Maybe you’ve heard, but AT&T approached Mbird favorite Werner Herzog to do a public service announcement on the dangers of texting while driving. Rather than a short commercial-length announcement, Herzog made a 36-minute short film, interviewing both the victims and the guilty. It is not an easy watch by any stretch, but worth it. As always, what Herzog is so adept at is the direct emotional resonance he pulls from all of his subjects. He levels these stories into the inner-lives of us all. This is also why he chose not to use graphic imagery in his PSA, as he tells NPR’s David Greene:

What was proposed to me immediately made sense. It immediately gave me the feeling I’m the right person because I don’t need to show blood and gore and wrecked cars. What I wanted to do was show the interior side of the catastrophes…It’s a deep raw emotion — the kind of deep wounds that are in those who were victims of accidents and also in those who were the perpetrators. Their life has changed and they are suffering forever. They have this sense of guilt that pervades every single action, every single day, every single dream and nightmare.
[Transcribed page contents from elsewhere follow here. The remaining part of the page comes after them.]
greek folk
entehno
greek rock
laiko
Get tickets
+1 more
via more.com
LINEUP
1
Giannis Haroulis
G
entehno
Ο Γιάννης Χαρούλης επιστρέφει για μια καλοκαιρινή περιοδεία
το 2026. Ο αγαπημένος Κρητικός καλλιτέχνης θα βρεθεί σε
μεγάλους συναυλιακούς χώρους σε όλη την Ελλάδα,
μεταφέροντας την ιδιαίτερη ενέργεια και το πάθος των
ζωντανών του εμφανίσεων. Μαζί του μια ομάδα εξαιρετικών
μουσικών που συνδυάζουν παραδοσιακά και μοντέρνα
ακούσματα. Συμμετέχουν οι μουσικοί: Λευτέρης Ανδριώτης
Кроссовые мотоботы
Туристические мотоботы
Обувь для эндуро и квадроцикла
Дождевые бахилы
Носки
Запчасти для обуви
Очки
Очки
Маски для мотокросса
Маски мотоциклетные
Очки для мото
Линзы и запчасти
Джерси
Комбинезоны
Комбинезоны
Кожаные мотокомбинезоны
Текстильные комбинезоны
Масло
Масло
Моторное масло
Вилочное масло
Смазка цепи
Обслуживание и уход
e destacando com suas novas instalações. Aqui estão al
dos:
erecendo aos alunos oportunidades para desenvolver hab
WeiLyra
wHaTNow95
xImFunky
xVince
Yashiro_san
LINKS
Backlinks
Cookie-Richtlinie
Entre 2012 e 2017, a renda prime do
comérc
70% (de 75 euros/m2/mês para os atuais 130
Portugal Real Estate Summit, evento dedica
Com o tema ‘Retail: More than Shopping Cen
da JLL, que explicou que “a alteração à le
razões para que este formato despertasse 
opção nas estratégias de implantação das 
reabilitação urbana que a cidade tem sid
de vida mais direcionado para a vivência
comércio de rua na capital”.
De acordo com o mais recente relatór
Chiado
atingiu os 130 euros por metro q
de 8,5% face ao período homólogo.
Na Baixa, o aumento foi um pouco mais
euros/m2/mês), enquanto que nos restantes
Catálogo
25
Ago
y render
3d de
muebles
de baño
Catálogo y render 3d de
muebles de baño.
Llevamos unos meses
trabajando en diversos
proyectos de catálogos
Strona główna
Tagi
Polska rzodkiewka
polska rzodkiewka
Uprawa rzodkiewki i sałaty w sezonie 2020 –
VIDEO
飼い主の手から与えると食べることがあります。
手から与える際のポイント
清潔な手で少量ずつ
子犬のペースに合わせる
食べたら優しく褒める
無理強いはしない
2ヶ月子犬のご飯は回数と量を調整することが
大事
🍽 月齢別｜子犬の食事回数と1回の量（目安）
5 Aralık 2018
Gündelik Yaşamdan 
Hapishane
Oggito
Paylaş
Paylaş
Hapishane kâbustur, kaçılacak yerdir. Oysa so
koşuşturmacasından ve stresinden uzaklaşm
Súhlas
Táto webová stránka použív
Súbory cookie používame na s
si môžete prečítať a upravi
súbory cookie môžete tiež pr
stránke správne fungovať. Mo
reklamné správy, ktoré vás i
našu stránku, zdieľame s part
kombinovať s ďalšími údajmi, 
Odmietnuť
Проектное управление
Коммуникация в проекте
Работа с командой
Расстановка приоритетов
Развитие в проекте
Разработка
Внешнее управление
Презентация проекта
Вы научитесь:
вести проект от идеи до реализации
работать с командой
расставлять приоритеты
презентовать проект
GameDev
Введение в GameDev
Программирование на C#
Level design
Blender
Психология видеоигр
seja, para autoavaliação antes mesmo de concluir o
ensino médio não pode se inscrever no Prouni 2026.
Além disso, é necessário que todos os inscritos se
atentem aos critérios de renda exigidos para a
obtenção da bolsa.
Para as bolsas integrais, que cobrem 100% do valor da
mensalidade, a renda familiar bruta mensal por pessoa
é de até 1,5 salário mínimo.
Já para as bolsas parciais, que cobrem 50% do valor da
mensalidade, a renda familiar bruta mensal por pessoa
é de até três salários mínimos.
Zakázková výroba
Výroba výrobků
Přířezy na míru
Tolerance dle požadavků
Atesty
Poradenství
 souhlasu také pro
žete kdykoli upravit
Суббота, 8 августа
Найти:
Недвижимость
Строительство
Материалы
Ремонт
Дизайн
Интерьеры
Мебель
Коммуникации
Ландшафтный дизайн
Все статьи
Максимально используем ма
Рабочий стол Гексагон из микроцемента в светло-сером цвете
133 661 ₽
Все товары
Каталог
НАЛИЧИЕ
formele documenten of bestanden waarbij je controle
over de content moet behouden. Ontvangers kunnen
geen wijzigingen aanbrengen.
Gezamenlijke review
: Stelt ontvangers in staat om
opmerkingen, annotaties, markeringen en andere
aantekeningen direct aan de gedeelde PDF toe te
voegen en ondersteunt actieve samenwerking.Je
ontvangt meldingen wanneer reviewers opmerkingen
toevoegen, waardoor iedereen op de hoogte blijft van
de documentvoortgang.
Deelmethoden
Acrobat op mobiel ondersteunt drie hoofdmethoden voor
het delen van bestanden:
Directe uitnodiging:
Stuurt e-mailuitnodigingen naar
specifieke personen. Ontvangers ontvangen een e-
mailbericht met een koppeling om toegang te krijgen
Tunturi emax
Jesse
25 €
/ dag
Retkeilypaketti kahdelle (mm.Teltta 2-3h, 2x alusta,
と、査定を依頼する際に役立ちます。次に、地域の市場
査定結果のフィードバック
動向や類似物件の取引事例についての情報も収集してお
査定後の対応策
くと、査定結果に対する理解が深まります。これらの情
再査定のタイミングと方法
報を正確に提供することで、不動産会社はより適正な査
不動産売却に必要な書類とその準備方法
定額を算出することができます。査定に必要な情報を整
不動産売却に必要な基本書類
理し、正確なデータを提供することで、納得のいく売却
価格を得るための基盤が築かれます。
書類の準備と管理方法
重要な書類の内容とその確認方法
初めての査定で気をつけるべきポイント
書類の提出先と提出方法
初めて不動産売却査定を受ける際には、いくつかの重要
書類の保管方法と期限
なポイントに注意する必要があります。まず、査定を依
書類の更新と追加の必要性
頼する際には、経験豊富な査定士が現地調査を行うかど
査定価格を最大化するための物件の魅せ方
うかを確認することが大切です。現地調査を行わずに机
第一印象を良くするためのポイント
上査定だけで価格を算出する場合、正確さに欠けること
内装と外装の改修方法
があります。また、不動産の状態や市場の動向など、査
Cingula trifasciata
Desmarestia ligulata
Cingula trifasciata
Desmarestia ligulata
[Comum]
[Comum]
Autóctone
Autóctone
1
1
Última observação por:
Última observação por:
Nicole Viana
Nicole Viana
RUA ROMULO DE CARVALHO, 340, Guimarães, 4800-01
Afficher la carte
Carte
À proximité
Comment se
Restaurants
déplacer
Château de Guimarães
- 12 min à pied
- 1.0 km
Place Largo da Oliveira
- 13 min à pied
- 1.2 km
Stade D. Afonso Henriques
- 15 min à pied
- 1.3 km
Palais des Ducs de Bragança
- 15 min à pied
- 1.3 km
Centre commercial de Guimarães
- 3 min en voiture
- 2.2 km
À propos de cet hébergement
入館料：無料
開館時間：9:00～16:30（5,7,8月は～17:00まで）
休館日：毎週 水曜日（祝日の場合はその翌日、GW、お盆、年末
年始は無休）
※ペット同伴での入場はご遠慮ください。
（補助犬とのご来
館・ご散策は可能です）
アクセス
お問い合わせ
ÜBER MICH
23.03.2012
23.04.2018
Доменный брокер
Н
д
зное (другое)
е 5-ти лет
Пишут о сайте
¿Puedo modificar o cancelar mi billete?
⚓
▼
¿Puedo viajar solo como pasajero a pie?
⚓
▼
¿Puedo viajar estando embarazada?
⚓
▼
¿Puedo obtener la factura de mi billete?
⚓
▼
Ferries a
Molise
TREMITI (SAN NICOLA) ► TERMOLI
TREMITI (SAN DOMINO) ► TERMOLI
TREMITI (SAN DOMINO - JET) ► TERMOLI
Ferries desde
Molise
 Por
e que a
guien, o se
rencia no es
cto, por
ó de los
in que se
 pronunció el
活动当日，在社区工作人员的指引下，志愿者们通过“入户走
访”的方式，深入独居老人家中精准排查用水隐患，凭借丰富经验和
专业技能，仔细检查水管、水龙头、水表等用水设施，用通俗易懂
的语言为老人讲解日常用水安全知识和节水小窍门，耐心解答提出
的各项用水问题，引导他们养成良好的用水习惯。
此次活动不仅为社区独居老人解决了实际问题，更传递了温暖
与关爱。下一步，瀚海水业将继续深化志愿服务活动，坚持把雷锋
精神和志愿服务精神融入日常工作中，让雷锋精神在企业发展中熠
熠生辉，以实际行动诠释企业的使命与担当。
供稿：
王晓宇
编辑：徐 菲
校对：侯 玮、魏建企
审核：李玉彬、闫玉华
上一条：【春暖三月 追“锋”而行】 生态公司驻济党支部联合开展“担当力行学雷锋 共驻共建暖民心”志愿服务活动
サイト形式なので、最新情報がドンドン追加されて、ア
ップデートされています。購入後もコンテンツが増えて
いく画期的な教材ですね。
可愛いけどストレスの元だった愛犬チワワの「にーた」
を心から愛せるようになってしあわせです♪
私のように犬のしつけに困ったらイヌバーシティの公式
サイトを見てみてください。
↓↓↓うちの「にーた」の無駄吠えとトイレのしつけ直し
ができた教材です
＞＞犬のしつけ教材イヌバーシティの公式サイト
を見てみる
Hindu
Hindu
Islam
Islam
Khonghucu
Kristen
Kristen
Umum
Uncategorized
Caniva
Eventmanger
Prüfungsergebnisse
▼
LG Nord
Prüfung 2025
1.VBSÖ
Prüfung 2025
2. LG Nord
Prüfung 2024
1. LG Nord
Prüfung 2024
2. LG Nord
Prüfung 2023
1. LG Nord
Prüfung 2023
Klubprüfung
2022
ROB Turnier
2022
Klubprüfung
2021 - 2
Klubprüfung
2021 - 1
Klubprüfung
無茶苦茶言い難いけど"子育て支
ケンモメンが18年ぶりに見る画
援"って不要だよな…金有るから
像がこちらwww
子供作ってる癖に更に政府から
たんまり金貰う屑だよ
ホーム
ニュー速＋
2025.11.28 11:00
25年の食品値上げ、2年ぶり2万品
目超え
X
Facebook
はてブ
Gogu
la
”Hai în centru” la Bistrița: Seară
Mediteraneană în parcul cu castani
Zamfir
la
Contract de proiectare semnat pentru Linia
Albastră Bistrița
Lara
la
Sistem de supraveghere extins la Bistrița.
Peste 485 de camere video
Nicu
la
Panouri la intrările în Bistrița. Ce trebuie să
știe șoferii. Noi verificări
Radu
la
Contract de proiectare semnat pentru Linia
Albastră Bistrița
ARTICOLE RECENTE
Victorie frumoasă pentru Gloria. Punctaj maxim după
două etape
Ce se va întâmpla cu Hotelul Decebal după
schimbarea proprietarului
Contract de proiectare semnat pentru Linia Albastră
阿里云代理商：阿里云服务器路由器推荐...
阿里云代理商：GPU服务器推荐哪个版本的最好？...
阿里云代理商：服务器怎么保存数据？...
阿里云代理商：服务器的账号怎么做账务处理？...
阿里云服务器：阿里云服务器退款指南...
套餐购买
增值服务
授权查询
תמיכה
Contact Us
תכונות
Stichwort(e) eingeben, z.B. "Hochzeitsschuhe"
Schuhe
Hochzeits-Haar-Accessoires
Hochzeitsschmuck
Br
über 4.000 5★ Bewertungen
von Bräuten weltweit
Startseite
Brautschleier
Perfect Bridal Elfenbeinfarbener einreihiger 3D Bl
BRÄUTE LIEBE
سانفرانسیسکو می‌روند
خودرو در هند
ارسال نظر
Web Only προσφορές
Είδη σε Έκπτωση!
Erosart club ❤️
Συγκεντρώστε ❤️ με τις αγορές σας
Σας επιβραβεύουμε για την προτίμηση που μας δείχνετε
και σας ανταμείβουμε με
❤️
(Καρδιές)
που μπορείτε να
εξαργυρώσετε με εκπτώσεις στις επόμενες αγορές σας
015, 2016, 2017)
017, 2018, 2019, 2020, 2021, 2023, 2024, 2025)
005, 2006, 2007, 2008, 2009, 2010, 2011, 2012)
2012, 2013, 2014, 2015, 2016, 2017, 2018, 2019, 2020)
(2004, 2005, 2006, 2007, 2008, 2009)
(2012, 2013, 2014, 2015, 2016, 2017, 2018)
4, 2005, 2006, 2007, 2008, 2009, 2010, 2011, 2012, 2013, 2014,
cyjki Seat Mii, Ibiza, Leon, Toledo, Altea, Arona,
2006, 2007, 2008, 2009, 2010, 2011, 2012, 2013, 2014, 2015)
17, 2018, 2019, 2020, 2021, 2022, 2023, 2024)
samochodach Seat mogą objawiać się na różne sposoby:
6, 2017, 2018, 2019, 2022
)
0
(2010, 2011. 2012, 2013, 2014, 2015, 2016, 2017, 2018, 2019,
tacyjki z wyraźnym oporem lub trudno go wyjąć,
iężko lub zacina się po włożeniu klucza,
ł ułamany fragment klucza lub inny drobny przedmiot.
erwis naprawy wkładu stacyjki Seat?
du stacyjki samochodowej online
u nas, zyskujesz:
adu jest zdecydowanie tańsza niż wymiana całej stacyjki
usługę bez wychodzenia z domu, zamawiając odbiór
One of the more powerful moments is the story of Chandler Gerber (around the 7-minute mark), who killed three in an Amish family while texting “I love you” to his wife. The mother and two children were killed. Herzog captures both the acceptance of Gerber’s culpability, the weight of a perpetrator’s guilt, as well as an impossible letter from the father in the family. As Herzog says of one of the perpetrators, the man saying, “Look at me, look at me, no one should have this on their shoulders,” there is an inner-landscape to these people that make them like you or me:

Originally I was supposed to do four spots, 30 seconds long, but I immediately said these deep emotions, this inner landscape can only be shown if you have more time. You have to know the persons. You have to allow silences, for example, deep silences of great suffering.